(Action item)
Give the data again exactly, without images.

********************

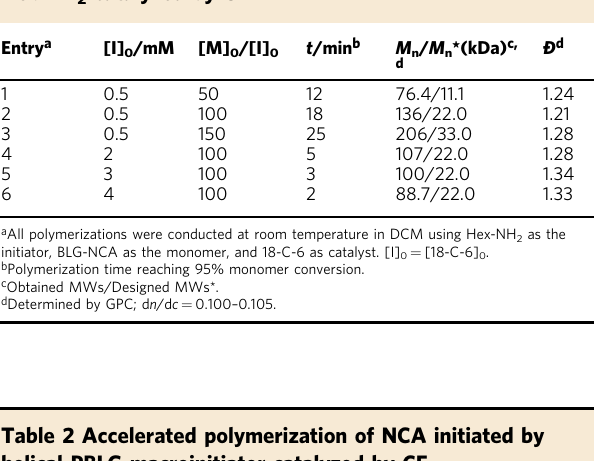
Table 1 Accelerated polymerization of NCA initiated from Hex-NH 2 catalyzed by CE.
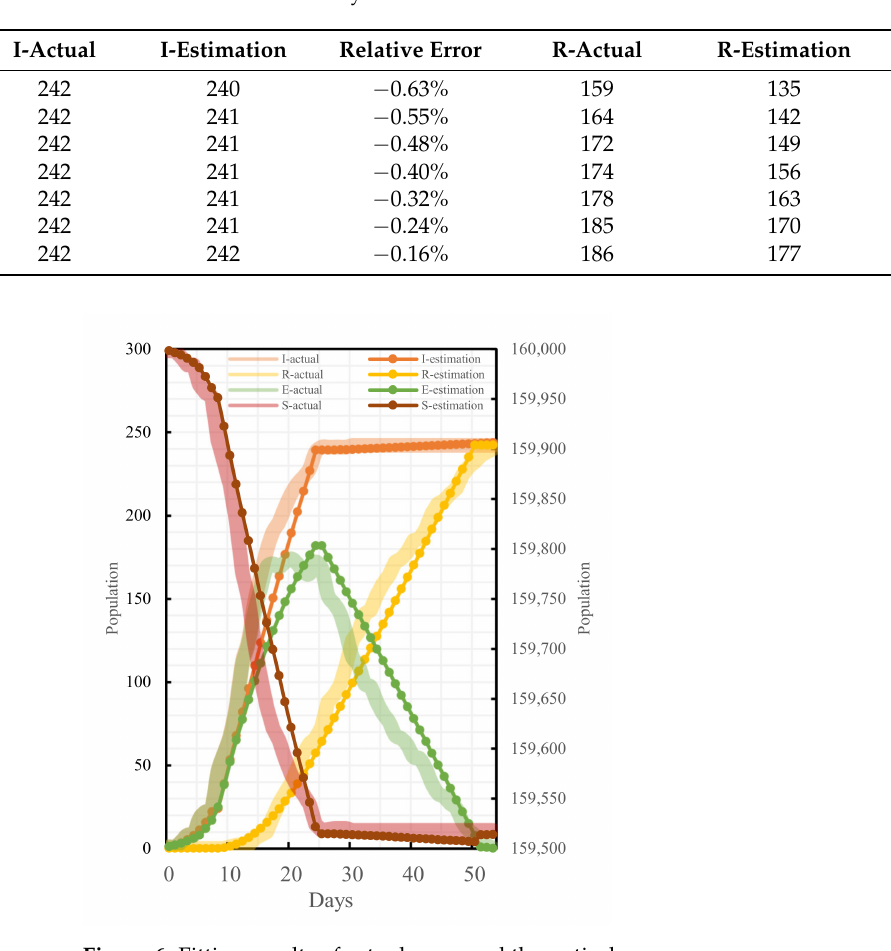
Figure 6. Fitting results of actual cases and theoretical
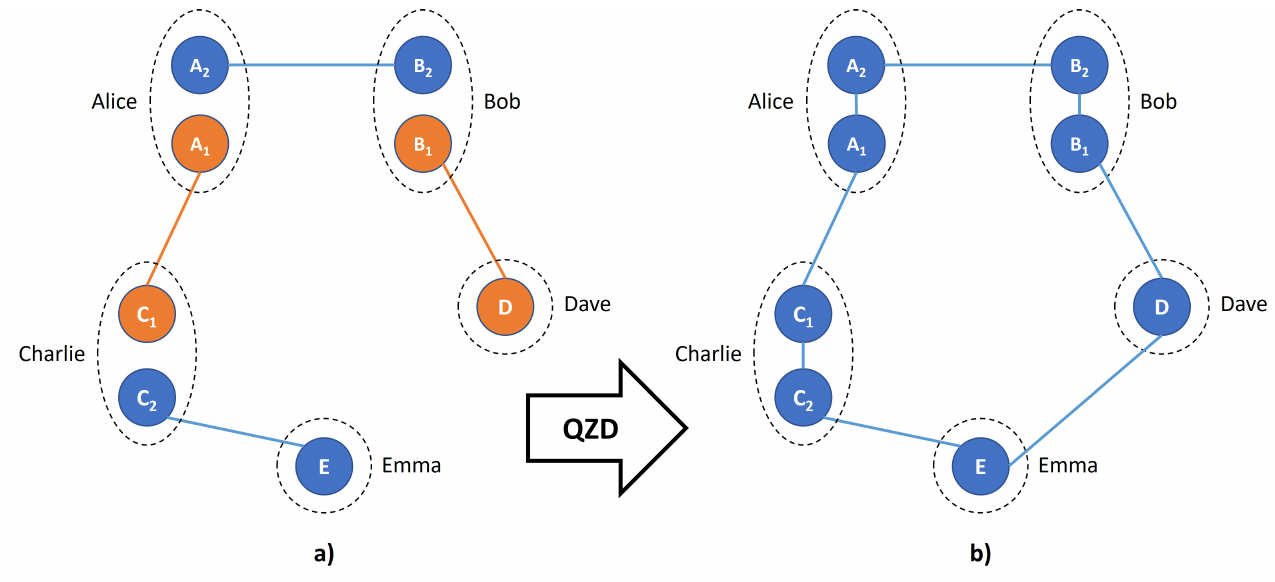
Figure 4. Logarithmic negativity of ρ DE after the implementation of quantum Zeno dynamics with n ) ≈ 0.8 for n = 3345, showing the superactivation iterations. The numerical simulation yields LN ( ρ n DE of bound entanglement of the initial ρ A state following the scenario in Figure 1 but 1 A 2 B 1 B 2 C 1 C 2 DE without requiring quantum state teleportations or Bell measurements.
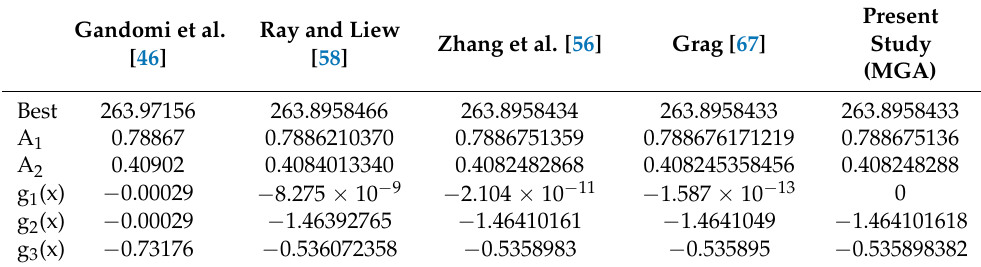
Table A9. Comparison of the best solutions for the three-bar truss design problem.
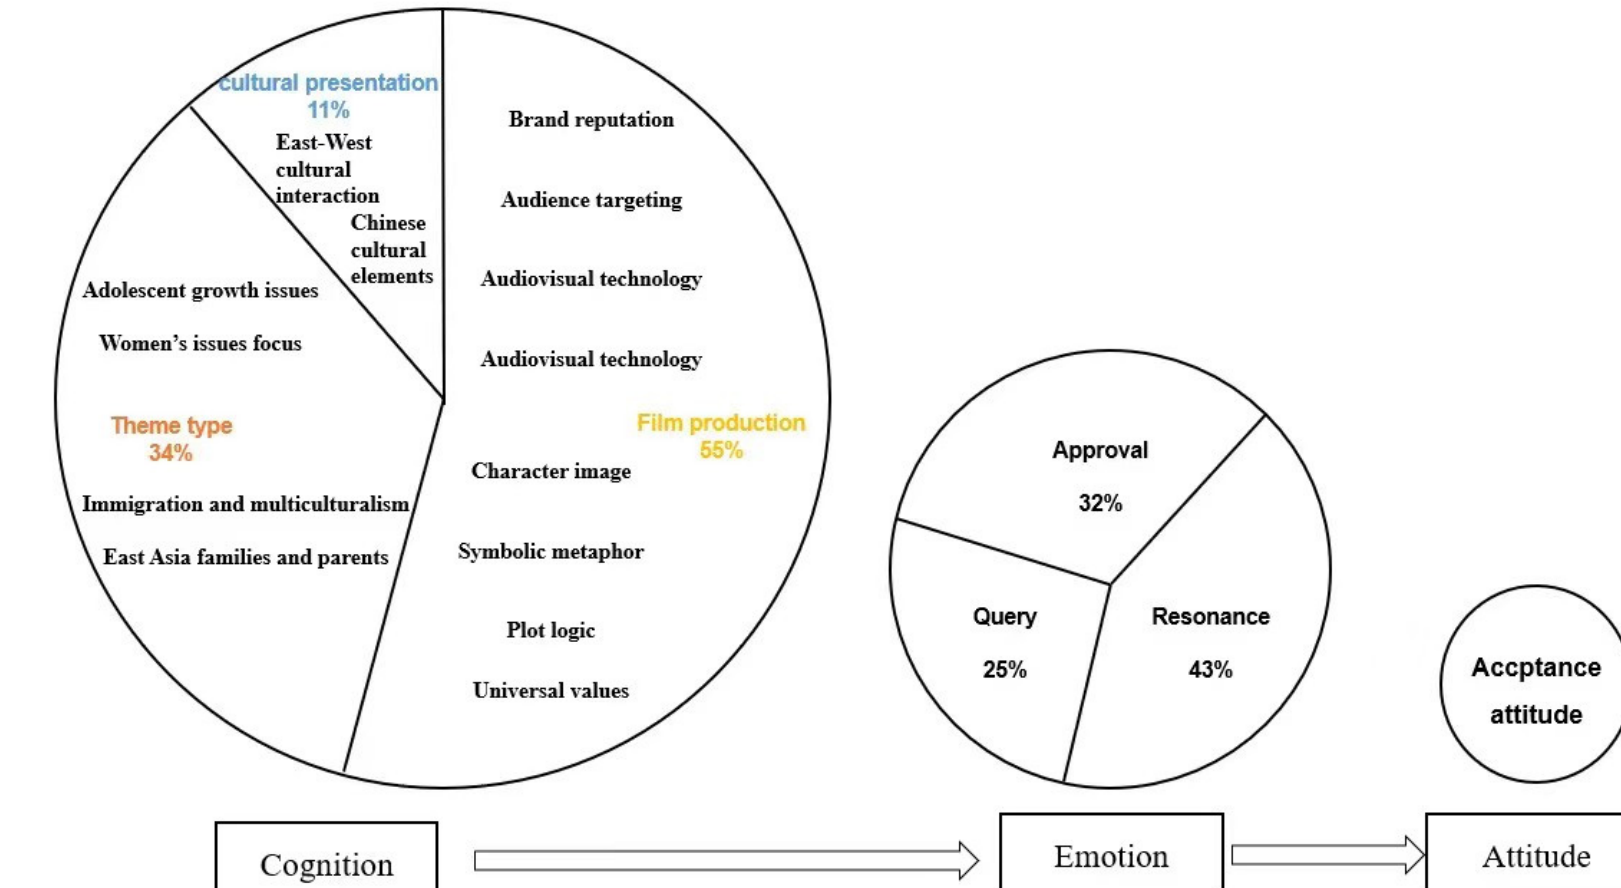
Figure 1. The mechanistic model of the audience-acceptance attitude formation process.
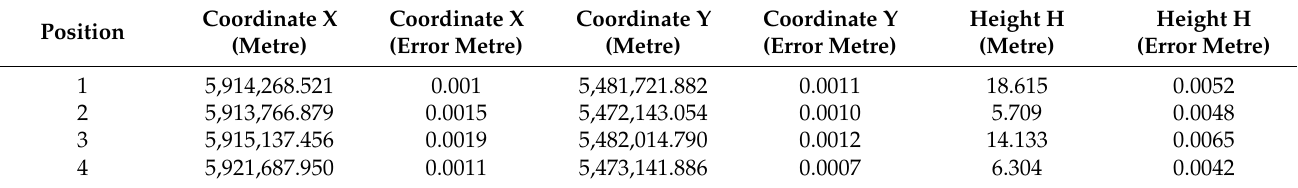
Table 3. Coordinates aligned with ASG-EUPOS stations of 3 h measurements (November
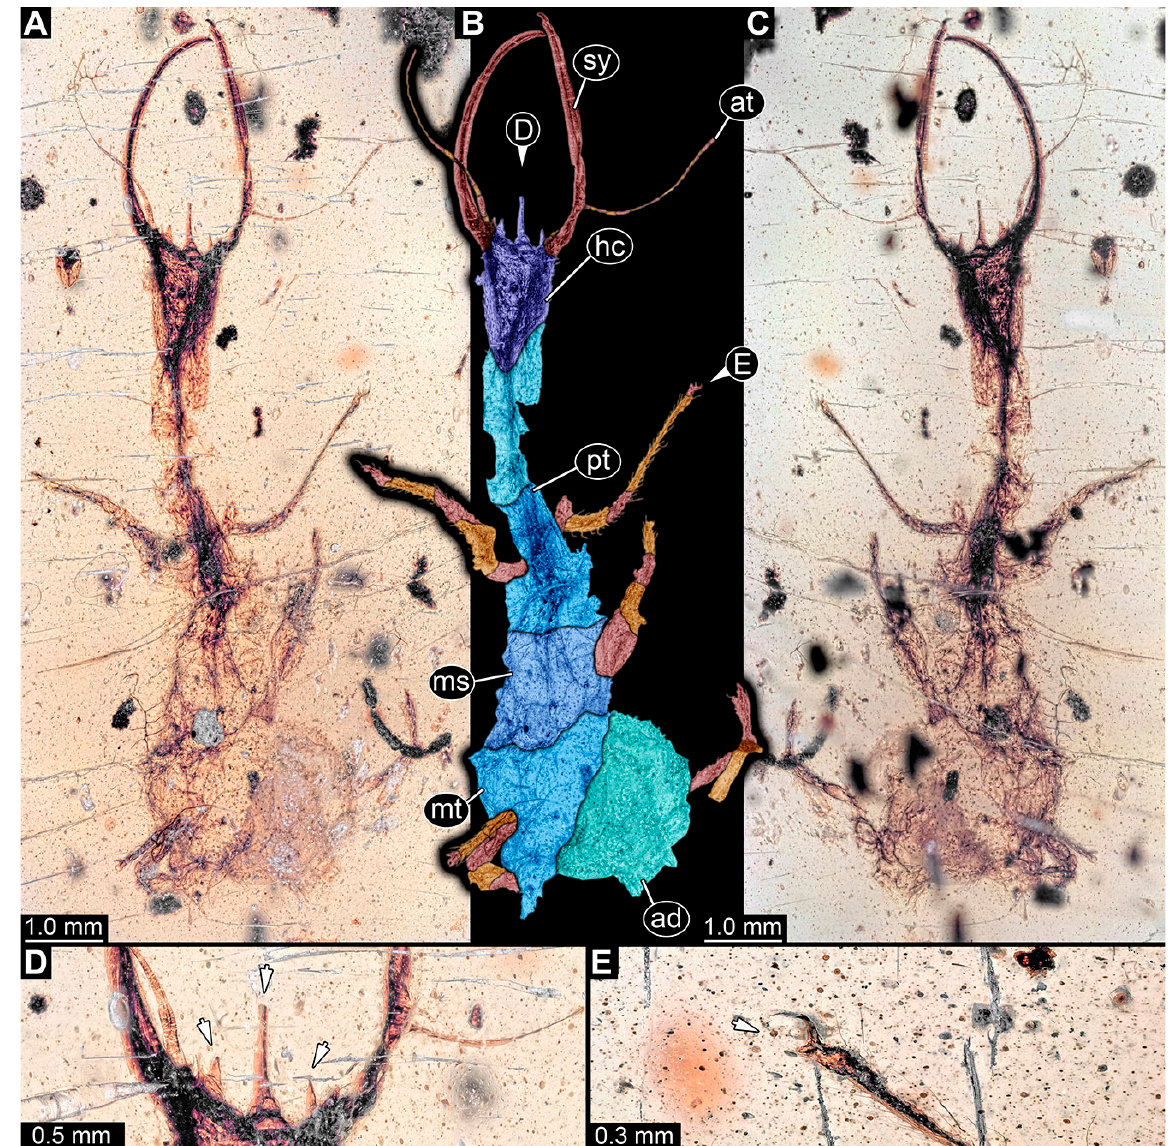
Figure 4. Specimen 57 (PED 0382); Myanmar amber. ( A ) Dorsal view. ( B ) Dorsal view, colour- marked. ( C ) Ventral view. ( D ) Close-up of labrum in dorsal view; arrows mark spine-like protrusions. ( E ) Close-up of first locomotory appendage; arrow marks empodium. Abbreviations: ad = abdomen; at = antenna; hc = head capsule; ms = mesothorax; mt = metathorax; pt = prothorax; sy =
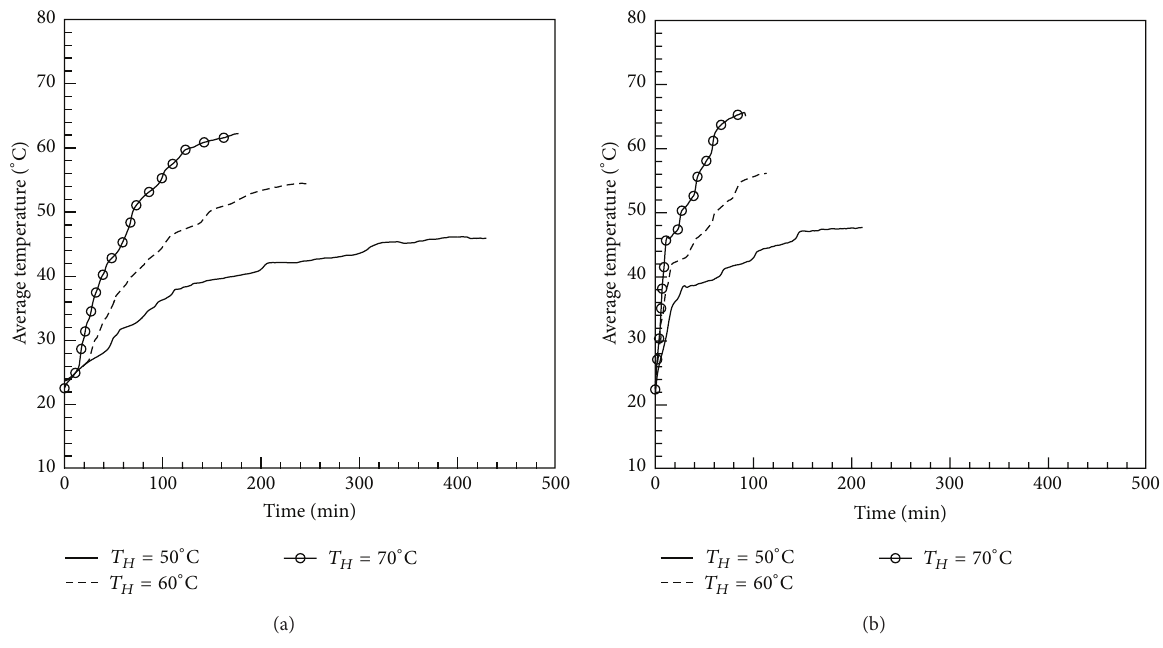
Figure 5: Comparison of average temperature profile in the PCM at various hot inlet HTF temperatures ( 𝑇 𝐻 ) in charging process: (a) bared tube heat exchanger; (b) finned-tube heat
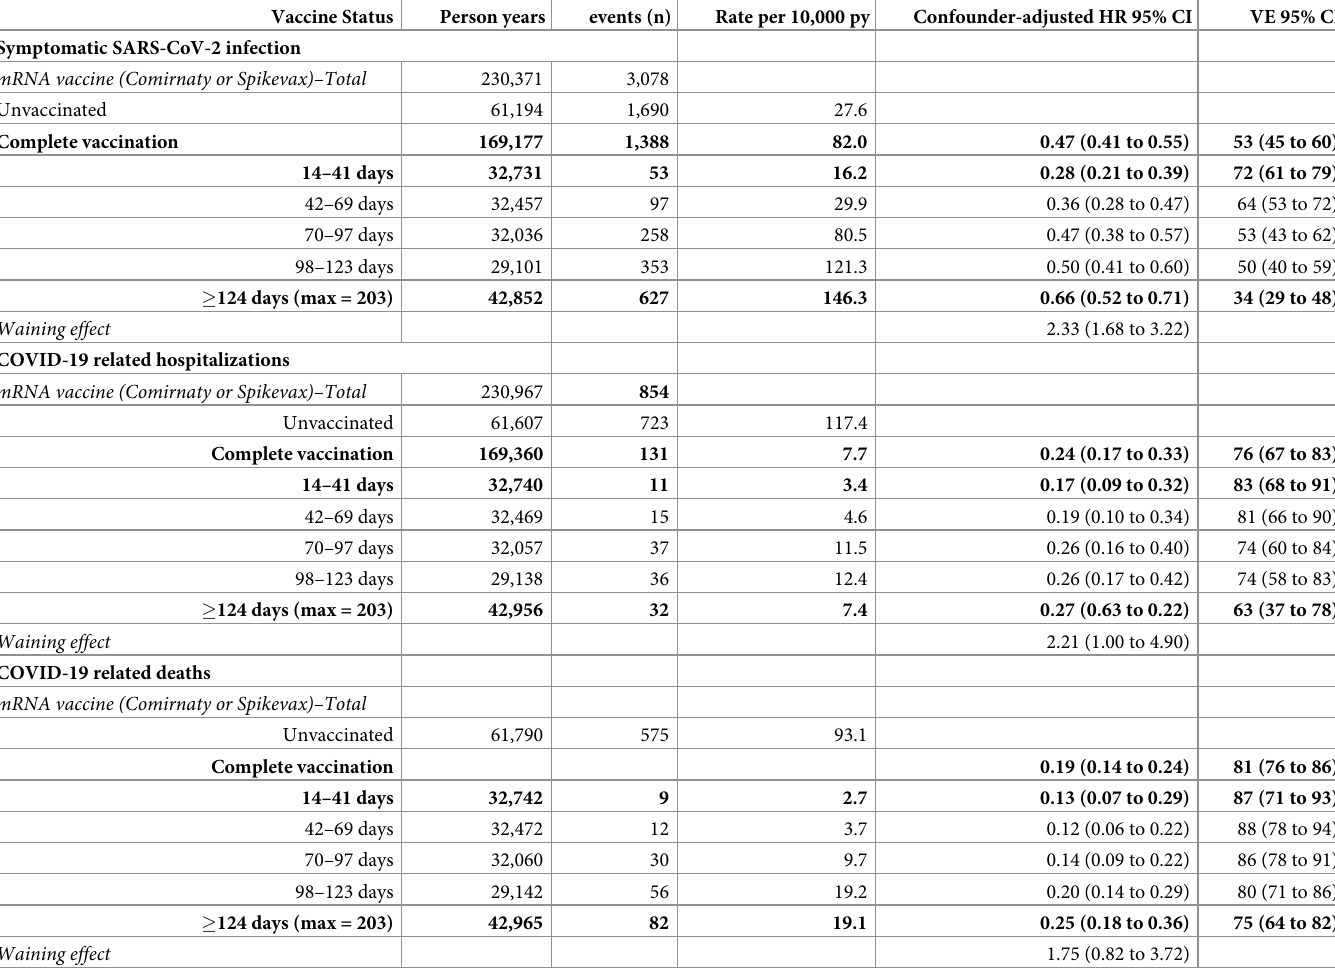
Table 2. Symptomatic SARS-CoV-2 infection, COVID-19 related hospitalizations and deaths, incidence, hazard ratios and vaccine effectiveness by mRNA (Comir- naty or Spikevax) vaccination status for individuals aged � 80 years, Portugal, February–September 2021 (n =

********************

(Written response)
Table 1 Accelerated polymerization of NCA initiated from Hex-NH 2 catalyzed by CE.
Figure 6. Fitting results of actual cases and theoretical
Figure 4. Logarithmic negativity of ρ DE after the implementation of quantum Zeno dynamics with n ) ≈ 0.8 for n = 3345, showing the superactivation iterations. The numerical simulation yields LN ( ρ n DE of bound entanglement of the initial ρ A state following the scenario in Figure 1 but 1 A 2 B 1 B 2 C 1 C 2 DE without requiring quantum state teleportations or Bell measurements.
Table A9. Comparison of the best solutions for the three-bar truss design problem.
Figure 1. The mechanistic model of the audience-acceptance attitude formation process.
Table 3. Coordinates aligned with ASG-EUPOS stations of 3 h measurements (November
Figure 4. Specimen 57 (PED 0382); Myanmar amber. ( A ) Dorsal view. ( B ) Dorsal view, colour- marked. ( C ) Ventral view. ( D ) Close-up of labrum in dorsal view; arrows mark spine-like protrusions. ( E ) Close-up of first locomotory appendage; arrow marks empodium. Abbreviations: ad = abdomen; at = antenna; hc = head capsule; ms = mesothorax; mt = metathorax; pt = prothorax; sy =
Figure 5: Comparison of average temperature profile in the PCM at various hot inlet HTF temperatures ( 𝑇 𝐻 ) in charging process: (a) bared tube heat exchanger; (b) finned-tube heat
Table 2. Symptomatic SARS-CoV-2 infection, COVID-19 related hospitalizations and deaths, incidence, hazard ratios and vaccine effectiveness by mRNA (Comir- naty or Spikevax) vaccination status for individuals aged � 80 years, Portugal, February–September 2021 (n =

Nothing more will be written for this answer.